Unfortunately, strings get used for a lot of things besides displaying of characters. Being able to find the beginning and end of a multi-byte "character" is extremely important for some application domains (e.g. something like substring matching), so all of the Unicode encodings make sure that its possible to do. I believe that many algorithms that use random access into strings, can be adapted to work on a variable-size encoding like UTF-8 as long as they can scan backwards or forwards to find the boundaries between characters. It also helps with error recovery in streaming applications (e.g. if you had a long string of 2-byte symbols in your encoding, and one of their high bits got flipped by an error, the entire string would decode wrong after that. But if it was in UTF-8 format it could resynchronize within a character or two).hgm wrote:To get back to the coding problem:
On second thought UTF-8 does not strike me as a terribly clever system. Languages like Chinese take a terrible hit in coding density. It seems UTF-8 puts an exaggerated importance on the possibility to be able to jump at a random point into a text, and immediately recognize where the next character starts. To this end it sacrifices many bits as control bits, to destinguish leading bytes from extension bytes, from ascii.
A system along the lines of BG2312 seems much more powerful. Here you would encode non-ascii characters as two bytes, each starting with a 1 bit (where all ascii codes start with a 0 bit). This would give you 14 coding bits, much better than the 11 you have in 2-byte UTF-8 characters. As this is apparently more than you need for Chinese, BG2312 even spares the codes 80-9F, which in some single-byte encoding systems can act as control codes, and could possibly confuse software not aware of the higher coding level.
The only disadvantage I see of such a system is that in a very long sequence of doube-byte encodings, you would not get easilly back in sync wih the character boundaries once you get out of sync (e.g. by jumping randomly in to the text). But any single-byte code (such as linefeed..) would re-sync you, and the code can be read backwards without losing sync. If needed a separate byte code could be set apart (like 0x80, or even 0xA0) to act as sync punctuation, and you could require that it occurs at east once every 100 bytes. This would cause an overhead of only 1% in pure Chinese text, and the overhead of hunting through 100 bytes for the sync after a random jump into the text to determine the character bundaries seems aceptable as well.

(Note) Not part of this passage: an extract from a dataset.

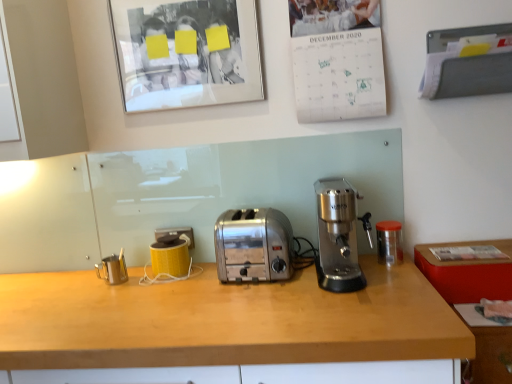
Question: Considering the positions of yellow plastic electric outlet at lower left and brushed metal milk frother at left, which appears as the first appliance when viewed from the left, in the image, is yellow plastic electric outlet at lower left taller or shorter than brushed metal milk frother at left, which appears as the first appliance when viewed from the left,?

Even though 16K codes is not enough to encode all unicodes, it usally does a very satisfactory job on encoding virtually all characters of a single language, even Chinese. Occasionally embedded out-of-range codes can be encoded by the trick of surrogate pairs. In practice, you tend to stick to the same lanuage quite long. So a system where you would set apart some of the 2-byte codes as control characters to switch to a different language (i.e. map a different part of the unicode range to the 2-byte encodings, while the rest of the range would have to rely on surrogate pairs) seems much more practical.
[Edit: You made all the same points in your original post. Sorry for being redundant!]
I'll also point out that if you used UTF-16 instead of UTF-8, the Chinese characters would all fit in 2 bytes. So would Japanese, so would Korean, so would virtually everything that anyone uses. The downside is that ASCII characters, and letters with diacritics, would also take 2 bytes.
Unicode was created by committees full of smart people. To handle input and layout for all of the world's languages, it has to support all kinds of bizarre stuff. It has a bunch of control characters for things like bi-directional text. It has combining characters and tone marks, shaping characters and nonspacing diacritics. It has extensive rules about how certain characters should or shouldn't be combined or decomposed into other characters (for characters with accents, text layout/pagination, etc.) Due to compatibility, it has multiple code points that are really for the same character. Most applications can ignore 95% of this stuff, unless they need to implement their own low-level input widgets or text rendering or typesetting.
Nowadays, any localized or international applications should be designed to use Unicode. Sure, chinese-language Windows has some other encoding (based on code pages) that you could use instead. But you'll limit your program to one language and one market, by doing that. If you start with Unicode, your app will be much easier to port to new languages and new regions later. [But this is general advice that doesn't necessarily apply to Winboard, since its a pre-existing app.]